Here’s what those files actually look like mid-project:

log.md

## 2026-03-01 (session 2)
- Split /misc into two equal columns:
  posts (writing) | projects
- Added projects content collection
  sourcing ~/topaz/projects/*/overview.md
- Widened body max-width: 900px → 1100px
 
## 2026-02-28 (session 3)
- Replaced /stuff with /misc
- Built Astro content collection from
  ~/topaz/writing/ at build time
- Individual post pages at /misc/[slug]
 
## 2026-02-26
- Scaffolded Astro at ~/projects/davidtingle.com
- Built homepage, photos, stuff pages
- micro.blog JSON feed fetched at build time
 
## 2026-02-25
- Project created
- Archived asocialfolder.com (56 files, 38MB)
- Initial task list seeded

tasks.md

## Active
- [x] Archive asocialfolder.com
- [x] Decide on stack (Astro)
- [x] Build the site
 
- [ ] Set up hosting        #high
- [ ] Point DNS to host     #high
- [ ] Migrate /misc data    #medium
- [ ] micro.blog integration #low
- [ ] Tag filters on pages  #medium
- [ ] Collapsed lists       #medium
- [ ] Printer's ornaments   #low
 
## Blocked

The personal site also has a CLAUDE.md in the repo. It covers the Astro project structure, content directories, the dev and build commands, and a gotcha about the micro.blog JSON feed needing a CORS proxy locally. That’s where code-level context lives. The project docs in Obsidian are where project-level context lives. They serve different purposes and don’t overlap.


Closing the loop with /log

The system only works if the docs stay current. A project log that’s two sessions out of date is worse than no log — it creates false confidence.

The /log skill handles this. At the end of a session, /log appends a summary to log.md, marks completed tasks in tasks.md, updates the project status in overview.md, commits the code changes with a drafted message, and offers to push. The whole wrap-up takes a few minutes. The payoff is that the next session starts clean.

This has turned out to be one of the more valuable habits the workflow enforces — not because the logging itself is hard, but because it’s easy to skip. Having a skill that does it for you means it actually happens.

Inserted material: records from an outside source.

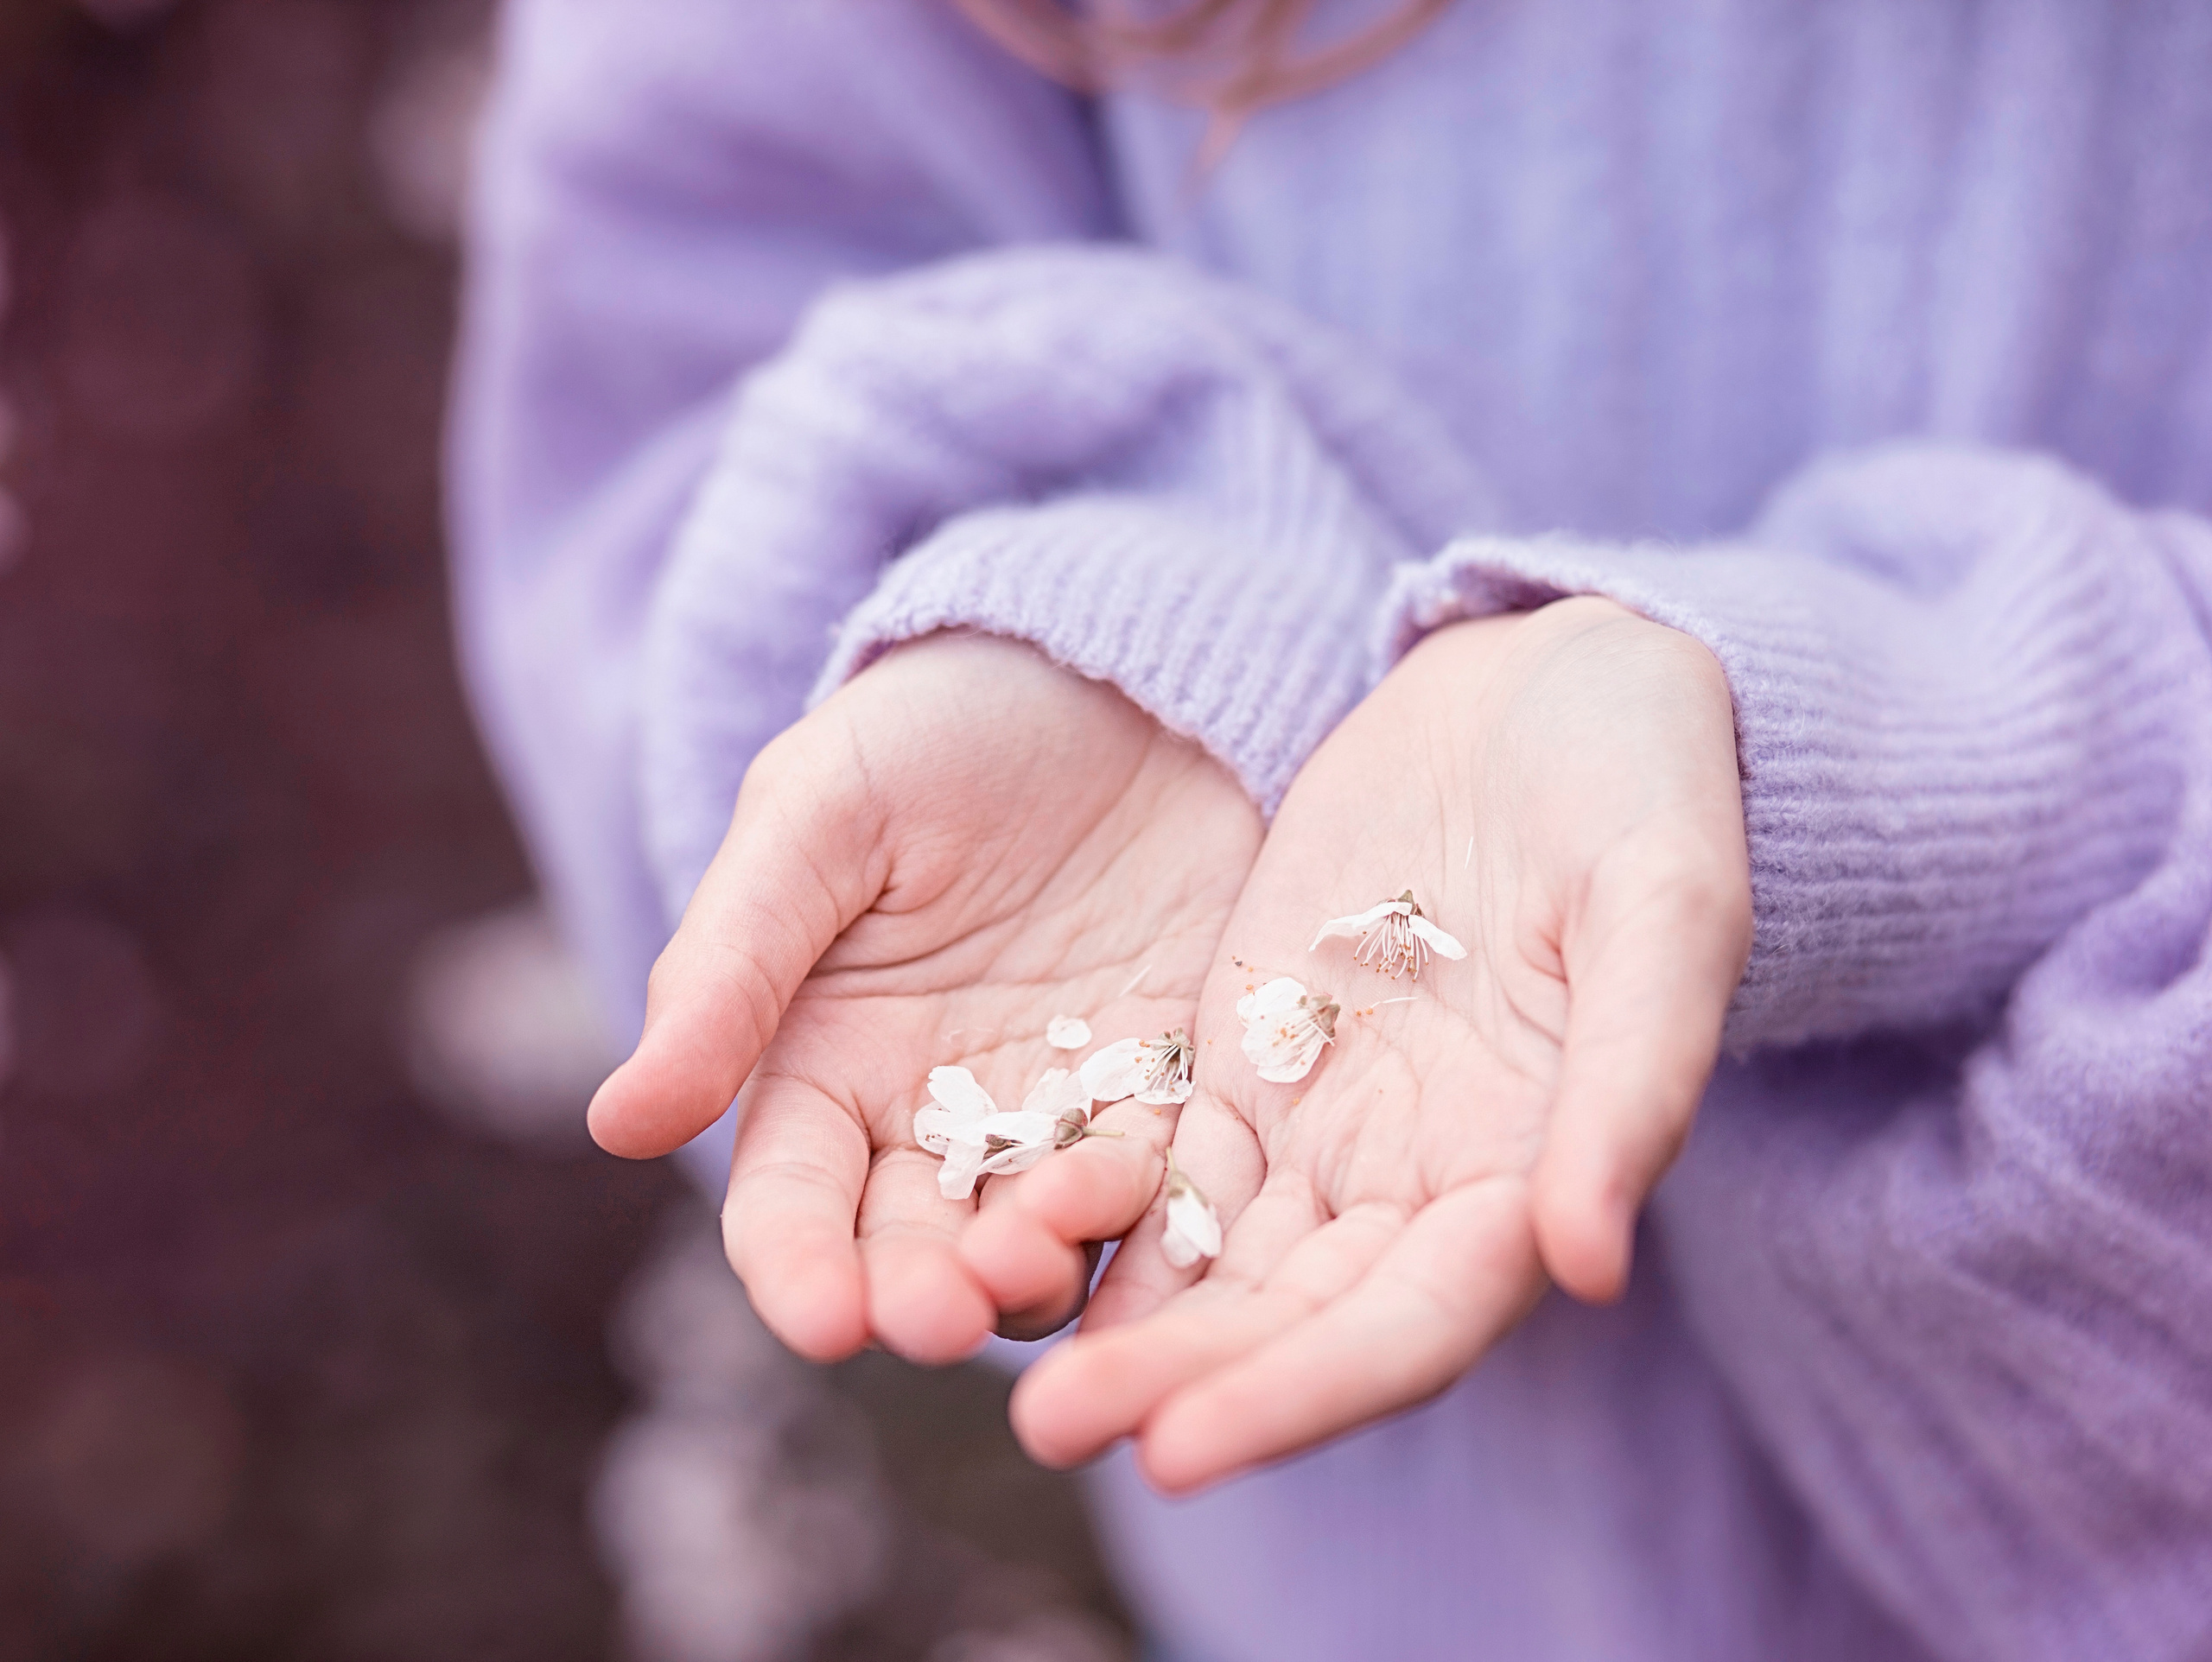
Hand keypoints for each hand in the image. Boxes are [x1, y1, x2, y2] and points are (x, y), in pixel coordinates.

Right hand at [588, 634, 1261, 1363]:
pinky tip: (1140, 1210)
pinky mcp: (1169, 1091)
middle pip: (909, 1251)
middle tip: (939, 1315)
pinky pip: (1155, 1188)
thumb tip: (619, 1123)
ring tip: (1030, 1261)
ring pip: (1031, 1246)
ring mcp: (1055, 1114)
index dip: (794, 1270)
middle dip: (918, 1300)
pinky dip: (1143, 1221)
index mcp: (822, 1062)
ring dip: (1028, 1279)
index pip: (789, 1201)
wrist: (1114, 671)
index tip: (820, 1318)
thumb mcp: (816, 818)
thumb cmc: (935, 730)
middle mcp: (933, 1116)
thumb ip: (728, 967)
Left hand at [1000, 598, 1751, 1488]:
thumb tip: (1586, 1266)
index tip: (1178, 1453)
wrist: (1550, 689)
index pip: (1410, 1325)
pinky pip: (1164, 1158)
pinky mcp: (1247, 1052)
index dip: (1301, 1394)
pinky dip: (1093, 1211)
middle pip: (1291, 1317)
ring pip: (1214, 1259)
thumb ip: (1631, 1082)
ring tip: (1000, 1374)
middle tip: (1048, 1429)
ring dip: (1120, 1326)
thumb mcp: (1664, 907)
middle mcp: (1419, 1180)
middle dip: (1179, 1382)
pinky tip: (996, 1244)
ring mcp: (1325, 1122)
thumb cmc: (1642, 787)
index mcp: (1530, 1172)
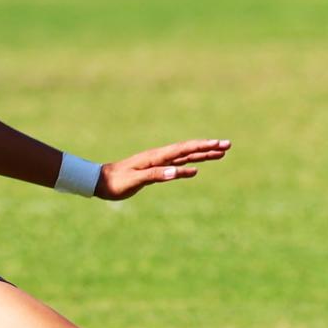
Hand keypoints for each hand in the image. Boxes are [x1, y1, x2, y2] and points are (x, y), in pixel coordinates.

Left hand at [97, 138, 230, 199]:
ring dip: (201, 155)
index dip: (202, 147)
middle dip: (208, 147)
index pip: (183, 150)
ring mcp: (156, 163)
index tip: (219, 145)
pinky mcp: (153, 170)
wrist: (99, 182)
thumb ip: (155, 175)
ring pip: (184, 156)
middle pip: (188, 150)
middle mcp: (158, 157)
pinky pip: (175, 166)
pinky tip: (195, 169)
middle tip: (228, 145)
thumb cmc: (115, 182)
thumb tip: (177, 172)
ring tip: (220, 153)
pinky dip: (187, 166)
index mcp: (155, 158)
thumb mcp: (134, 180)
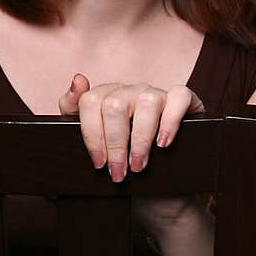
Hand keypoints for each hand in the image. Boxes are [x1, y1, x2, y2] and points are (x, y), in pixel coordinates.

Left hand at [57, 74, 204, 182]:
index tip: (98, 163)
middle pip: (115, 106)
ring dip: (140, 140)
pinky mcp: (182, 100)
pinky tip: (163, 143)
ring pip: (146, 103)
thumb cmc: (121, 154)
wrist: (158, 176)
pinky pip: (179, 98)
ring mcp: (156, 93)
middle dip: (115, 145)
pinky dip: (171, 121)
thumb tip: (78, 79)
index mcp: (106, 95)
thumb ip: (73, 108)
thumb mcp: (91, 137)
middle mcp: (130, 90)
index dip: (92, 134)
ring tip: (138, 166)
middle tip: (118, 173)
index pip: (90, 101)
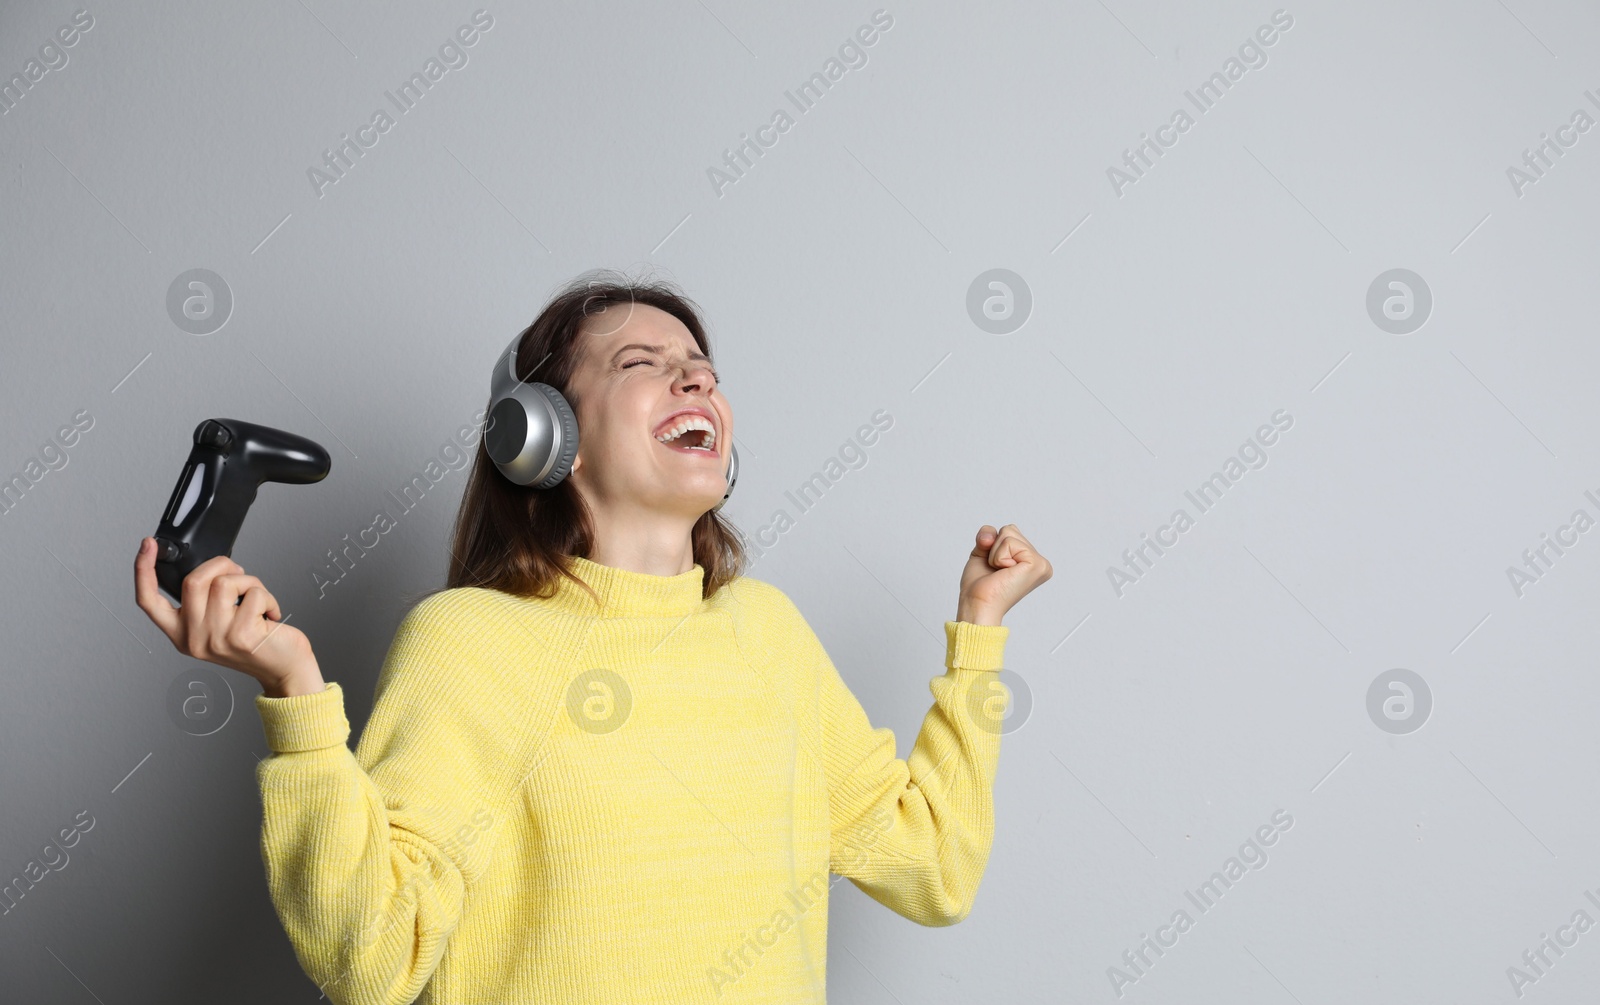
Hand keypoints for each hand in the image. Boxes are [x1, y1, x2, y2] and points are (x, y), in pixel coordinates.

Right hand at [133, 537, 324, 696]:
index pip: (148, 601)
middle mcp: (193, 638)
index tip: (148, 545)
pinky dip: (268, 596)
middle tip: (239, 575)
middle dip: (221, 564)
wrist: (284, 669)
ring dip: (248, 582)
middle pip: (192, 580)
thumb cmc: (255, 643)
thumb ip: (203, 602)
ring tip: (256, 600)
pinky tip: (270, 614)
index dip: (143, 570)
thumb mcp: (217, 626)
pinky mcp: (241, 636)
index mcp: (181, 633)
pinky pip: (254, 593)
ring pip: (224, 582)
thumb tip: (210, 569)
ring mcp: (215, 638)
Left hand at [956, 524, 1051, 626]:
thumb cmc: (980, 586)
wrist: (977, 604)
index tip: (996, 569)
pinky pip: (1009, 542)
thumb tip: (991, 534)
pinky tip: (1004, 573)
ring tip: (1000, 573)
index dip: (993, 546)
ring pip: (1009, 532)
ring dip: (995, 553)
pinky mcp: (1036, 564)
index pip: (1010, 531)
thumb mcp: (983, 552)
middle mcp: (1041, 563)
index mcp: (1031, 561)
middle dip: (994, 548)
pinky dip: (998, 557)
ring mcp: (1041, 564)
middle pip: (1010, 529)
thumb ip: (988, 535)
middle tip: (996, 571)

What the comparison reveals

Putting CLAUDE.md best practices alongside the /pm approach makes the distinction pretty clean:

CLAUDE.md is optimized for what — what commands to run, what files matter, what patterns to follow, what gotchas to avoid. It’s context that’s relatively stable across sessions and tied to the codebase itself.

The project docs are optimized for why and where — why you’re building this, where you’re headed, which tasks are open, what decisions have been made. It’s context that evolves over time and sits outside any individual codebase.

Both are answering the same underlying question — how do I give Claude the context it needs to be useful right now? — but they’re answering it at different levels. A developer working only with CLAUDE.md has code memory but not project memory. The skills-based system I’ve built tries to provide both.


The sessions where I’ve gotten the most done with Claude are invariably the ones where I started with clean, current context. The ones that have gone sideways have usually been improvised from a cold start.

Ben Guo made the observation that “plans are the new code.” I think that’s right, and the workflow I’ve built is essentially an expression of that idea. Good documentation — clear goals, a running task list, a decision log — is what makes a non-engineer meaningfully productive with AI tools. Not prompt engineering. Not the right model. The quality of the inputs.

Context is the bottleneck. Solve for that first.